Question

On the basis of a survey of 545 television viewers, a statistician has constructed a confidence interval and estimated that the proportion of people who watched the season premiere of Glee is between .16 and .24. What level of confidence (to the nearest percent, not a proportion) did the statistician use in constructing this interval

Answer 1

Confidence level of 98%.

Explanation:

In a sample with a number n of people surveyed with a probability of a success of
`\pi`, and a confidence level of
`1-\alpha`, we have the following confidence interval of proportions.

`\pi \pm z\sqrt{(\pi(1-\pi))/(n)}`

In which

z is the zscore that has a pvalue of
`1 - (\alpha)/(2)`.

● ● ●

**Short task**
Reproduce the confidence interval page word for word from "On the basis" to "interval of proportions.". The material after this point is from a separate source.

**Dataset section**
● ● ●

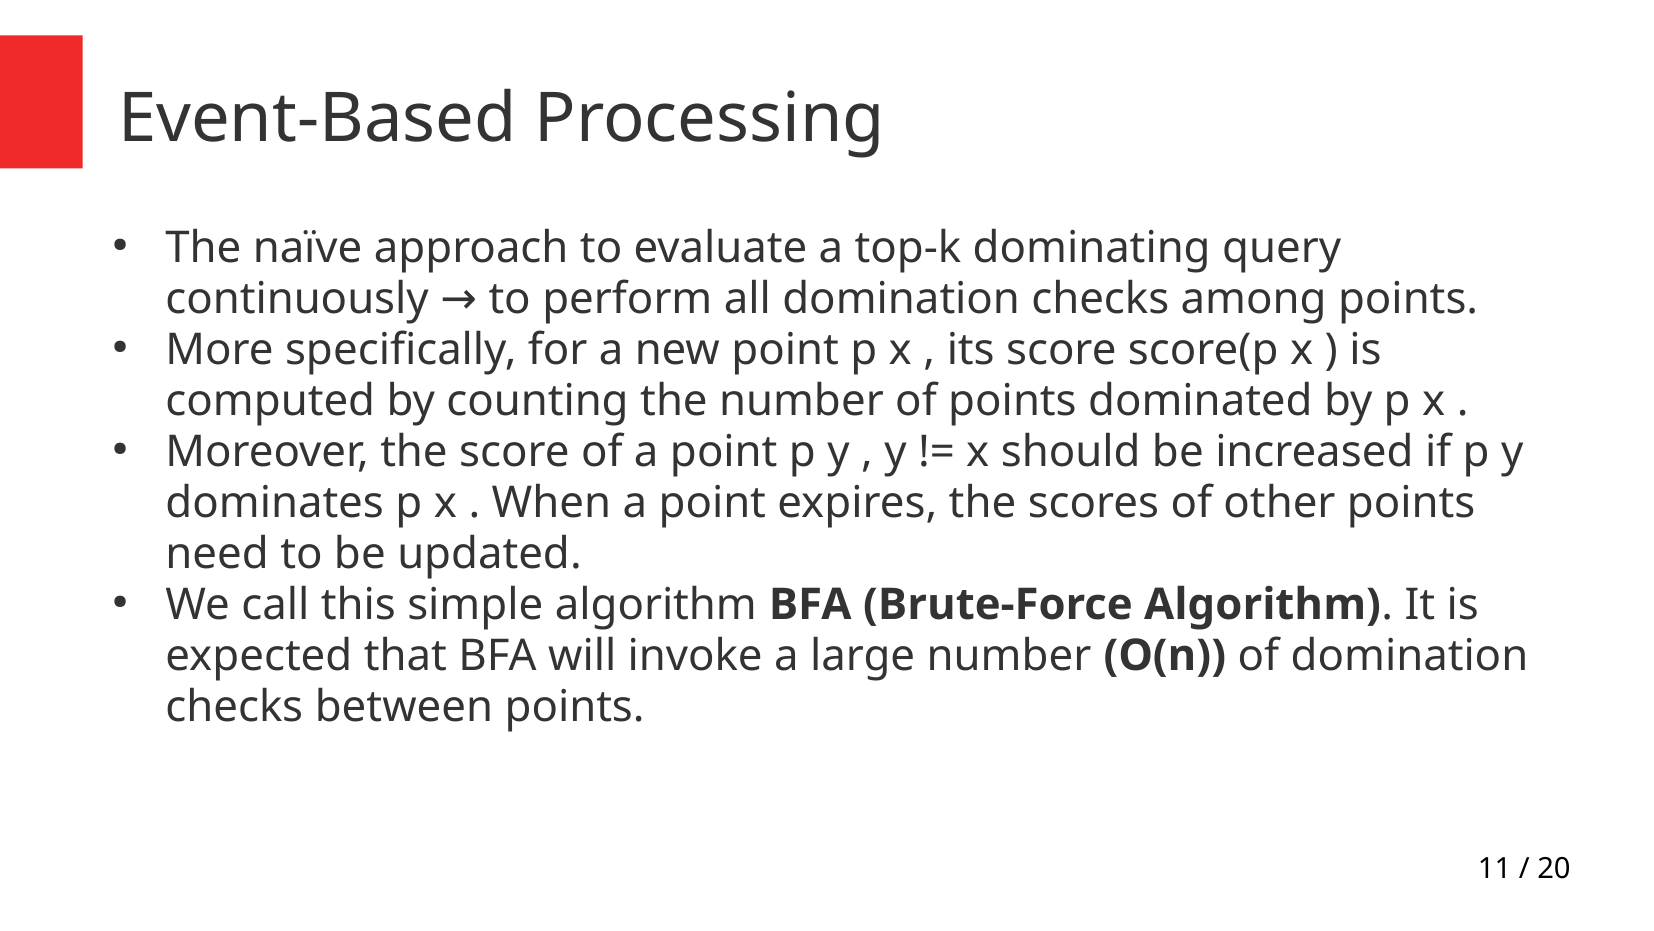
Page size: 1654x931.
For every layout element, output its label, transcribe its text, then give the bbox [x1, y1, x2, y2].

list The naı̈ve approach to evaluate a top-k dominating query continuously → to perform all domination checks among points. More specifically, for a new point p x , its score score(p x ) is computed by counting the number of points dominated by p x . Moreover, the score of a point p y , y != x should be increased if p y dominates p x . When a point expires, the scores of other points need to be updated. We call this simple algorithm BFA (Brute-Force Algorithm). It is expected that BFA will invoke a large number (O(n)) of domination checks between points. [94, 224, 1571, 473]
title Event-Based Processing [118, 37, 1571, 193]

● ● ●

**Answer to the exercise**
On the basis of a survey of 545 television viewers, a statistician has constructed a confidence interval and estimated that the proportion of people who watched the season premiere of Glee is between .16 and .24. What level of confidence (to the nearest percent, not a proportion) did the statistician use in constructing this interval

Answer 1

Confidence level of 98%.

Explanation:

In a sample with a number n of people surveyed with a probability of a success of
`\pi`, and a confidence level of
`1-\alpha`, we have the following confidence interval of proportions.